Many, like this one in the Meguro district of Tokyo, are in town rather than on the farm.

We are the Farm has seven restaurants in central Toyko, supplied by its two farms.

One of the farms is in Chiba, about an hour and a half east of Tokyo, and produces more than 200 types of fruit and vegetable on 6ha – relatively large for a Japanese farm and especially for a horticultural operation.

Strong branding in the restaurants includes rustic décor and highly colourful contrasts in the dishes, with seasonality and freshness emphasised.

Some of the restaurants also serve as mini farm shops.

The model is in line with the Japanese government’s sixth industry initiative, extending the role of the grower right through to the plate, adding value and creating employment along the way, to revitalise rural regions and communities.

Japan’s rural challenges 

Japan’s overall birth rate is falling, with rural depopulation exacerbated by younger people moving to work in cities.

Few want to follow their parents or grandparents into agriculture, so farmers are literally dying out and their average age is at least 10 years older than in the UK.

Many small, part-time farms

Japan’s farms are small compared with those of the UK, and many farmers are part-time. For many decades, that part-time farming income was supplemented by shift working in regional manufacturing plants.

Globalisation over the past 30 years has seen many of these factories move offshore to South East Asia and Europe, including the UK.

This loss of earnings, along with falling farm incomes and other socio-economic factors, has splintered rural communities and led to big problems, including a growing area of abandoned land and houses.

There have been moves to address this through land reform laws promoting amalgamation, to create larger farms and encourage corporate farming.

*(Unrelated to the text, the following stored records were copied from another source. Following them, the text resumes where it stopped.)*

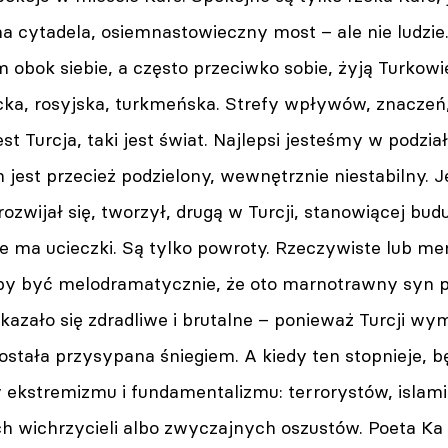
a cytadela, osiemnastowieczny most – ale nie ludzie
 obok siebie, a często przeciwko sobie, żyją Turkowie
ecka, rosyjska, turkmeńska. Strefy wpływów, znaczeń
est Turcja, taki jest świat. Najlepsi jesteśmy w podz
 jest przecież podzielony, wewnętrznie niestabilny. 
rozwijał się, tworzył, drugą w Turcji, stanowiącej bud
 nie ma ucieczki. Są tylko powroty. Rzeczywiste lub 
oby być melodramatycznie, że oto marnotrawny syn 
kazało się zdradliwe i brutalne – ponieważ Turcji wy
ostała przysypana śniegiem. A kiedy ten stopnieje, 
 ekstremizmu i fundamentalizmu: terrorystów, islami
wichrzycieli albo zwyczajnych oszustów. Poeta Ka st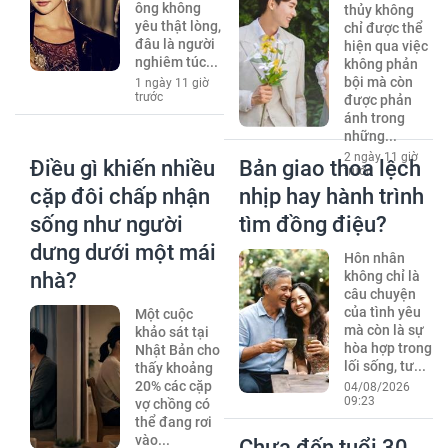
ông không
thủy không
yêu thật lòng,
chỉ được thể
đâu là người
hiện qua việc
nghiêm túc...
không phản
bội mà còn
1 ngày 11 giờ
trước
được phản
ánh trong
những...
2 ngày 11 giờ
Điều gì khiến nhiều
Bản giao thoa lệch
trước
cặp đôi chấp nhận
nhịp hay hành trình
sống như người
tìm đồng điệu?
dưng dưới một mái
Hôn nhân
nhà?
không chỉ là
câu chuyện
của tình yêu
Một cuộc
mà còn là sự
khảo sát tại
hòa hợp trong
Nhật Bản cho
lối sống, tư...
thấy khoảng
20% các cặp
04/08/2026
09:23
vợ chồng có
thể đang rơi
vào...
Chưa đến tuổi 30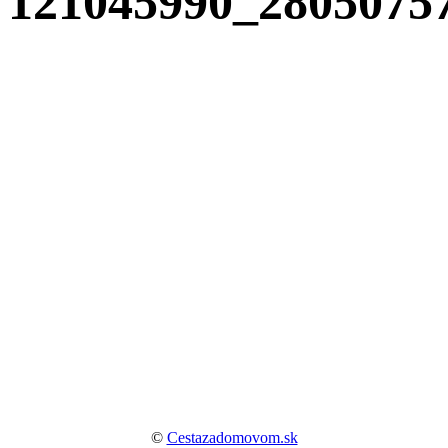
121045990_2805075
©
Cestazadomovom.sk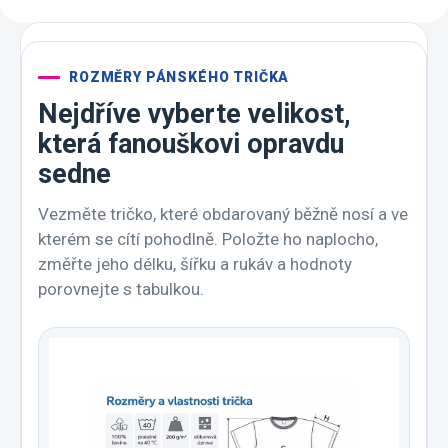
ROZMĚRY PÁNSKÉHO TRIČKA
Nejdříve vyberte velikost,
která fanouškovi opravdu
sedne
Vezměte tričko, které obdarovaný běžně nosí a ve
kterém se cítí pohodlně. Položte ho naplocho,
změřte jeho délku, šířku a rukáv a hodnoty
porovnejte s tabulkou.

Revitalising rural communities 

However, social cohesion in rural communities is also a high priority.  Government policy makes it clear there is room for all types of farming, from subsistence level to industrial scale, and new entrants are firmly encouraged.

Revitalising the countryside, alongside delivering a stable, safe and secure food supply, means additional subsidies for many new entrants and those who follow the sixth industry concept, as well as special measures to help those farming in hill and mountain areas.

Great effort goes into promoting domestically produced food, helped in large part by a comprehensive food education concept called “shokuiku” which involves many events, workshops and hands-on learning for all ages.